Su sızıntılarının son olarak Safir’in motor dairesine kadar ulaştığı ve tankerin her an batabileceği ifade ediliyor.

Exxon Valdez isimli petrol tankeri 1989 yılında Alaska’da kayalıklara çarpmış ve tankerden denize sızan petrol büyük bir çevre felaketine yol açmıştı.

Yemen açıklarında beş yıldır çürümekte olan Safir’in batması halinde Alaska’dakinden dört kat büyük bir çevre felaketinin meydana gelebileceği belirtiliyor.

Ayrıca Hudeyde Limanı uzun süre kapalı kalabilir.

Tankerdeki ham petrolün denize boşalması halinde oluşacak kirlilik Aden Körfezi’ne ve Süveyş Kanalı’na kadar ulaşabilir.

Tonlarca balık telef olur ve balıkçılıkla geçinen on binlerce kişi olumsuz etkilenir.

İç savaş ortamında açlıkla ve salgın hastalıklarla boğuşan Yemen halkının yeni bir felakete tahammül edecek gücü yok.

Uzmanlar, tankerin batması ve içindeki ham petrolün denize boşalması halinde temizlik çalışmalarının yıllarca devam edeceğini ve Yemen sahillerinin yeniden eski haline dönebilmesi için en az 30 yıla ihtiyaç duyulacağını bildiriyor.

Yemen hükümeti ve Birleşmiş Milletler’in (BM) olası bir felaketi önlemek için bugüne kadar Husilere yaptığı tüm çağrılar sonuçsuz kaldı.

Husilere söylenen şu:

BM tankerde incelemelerde bulunmak üzere uzmanlar göndersin.

Gerekirse yeterli teknik donanıma sahip bir başka limana çekilsin.

Tankerin bakım ve onarımı yapılsın.

Yükü boşaltılsın.

Fakat Husiler tankeri ellerinden kaçırmamak, taşıdığı ham petrolün satışından gelir elde etmek ve sorunu daha başka konularda pazarlık kartı olarak kullanmak istedikleri için bu talepleri hep reddettiler.

Safir petrol tankeri konusu geçenlerde BM Güvenlik Konseyi’nde ele alındı ve Husilere BM uzmanlarının tankerde incelemede bulunmasına kayıtsız şartsız izin vermeleri çağrısı yapıldı.

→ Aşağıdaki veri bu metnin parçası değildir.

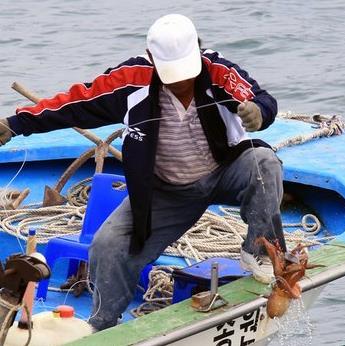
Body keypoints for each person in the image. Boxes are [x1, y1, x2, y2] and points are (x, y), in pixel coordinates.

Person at [0, 14, 287, 331]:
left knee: (264, 162)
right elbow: (74, 103)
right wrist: (15, 125)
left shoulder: (220, 72)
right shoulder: (129, 80)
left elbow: (261, 98)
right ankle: (104, 325)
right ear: (152, 59)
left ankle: (258, 252)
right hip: (164, 192)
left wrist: (259, 112)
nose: (180, 82)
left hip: (224, 172)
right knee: (107, 245)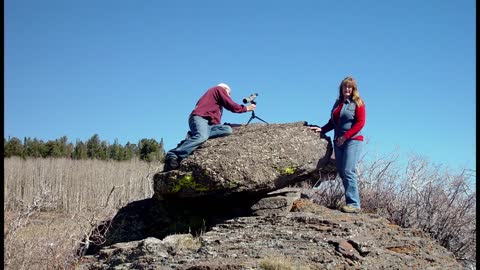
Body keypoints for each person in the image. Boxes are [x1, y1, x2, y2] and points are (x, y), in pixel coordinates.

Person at [163, 83, 256, 172]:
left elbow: (216, 123)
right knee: (202, 136)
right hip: (200, 117)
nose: (229, 96)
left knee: (227, 130)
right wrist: (246, 108)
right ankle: (173, 154)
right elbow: (231, 105)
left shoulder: (215, 103)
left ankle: (192, 137)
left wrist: (233, 126)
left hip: (208, 124)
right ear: (225, 89)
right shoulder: (218, 89)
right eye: (229, 93)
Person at [308, 76, 366, 213]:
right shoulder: (338, 103)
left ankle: (354, 204)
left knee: (348, 170)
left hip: (353, 140)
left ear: (353, 89)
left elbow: (360, 123)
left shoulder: (358, 103)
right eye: (345, 87)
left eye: (350, 87)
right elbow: (333, 122)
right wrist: (322, 129)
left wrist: (345, 137)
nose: (347, 89)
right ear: (341, 88)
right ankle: (350, 203)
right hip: (338, 141)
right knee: (341, 171)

Husilerin kendilerinden izinsiz olası bir müdahaleyi önlemek için sahilde aldıkları askeri tedbirlere ek olarak tankerin çevresine mayın döşedikleri öne sürülüyor.

Bakım ve onarım için ayrılan ödeneğe el koyan Husiler, 500 bin varil ham petrol parasını nakit ABD Doları olarak istiyor.

Fakat tek dertleri tankerdeki ham petrolü satıp parasını almak değil.

Sorunun çözümüne izin vermek için Hudeyde Limanı’ndaki hükümet güçlerinin çekilmesi ve Sana Havaalanı’nın açılması gibi başka talepleri de var.

İran uçaklarının ve gemilerinin Yemen’e rahatlıkla ulaşmasını ve böylece silah nakliyatının daha kolay yapılmasını istiyorlar.

Felaket ihtimaline rağmen uluslararası toplumun Husilerin şantajına oldukça hoşgörülü yaklaşması ise dikkat çekici.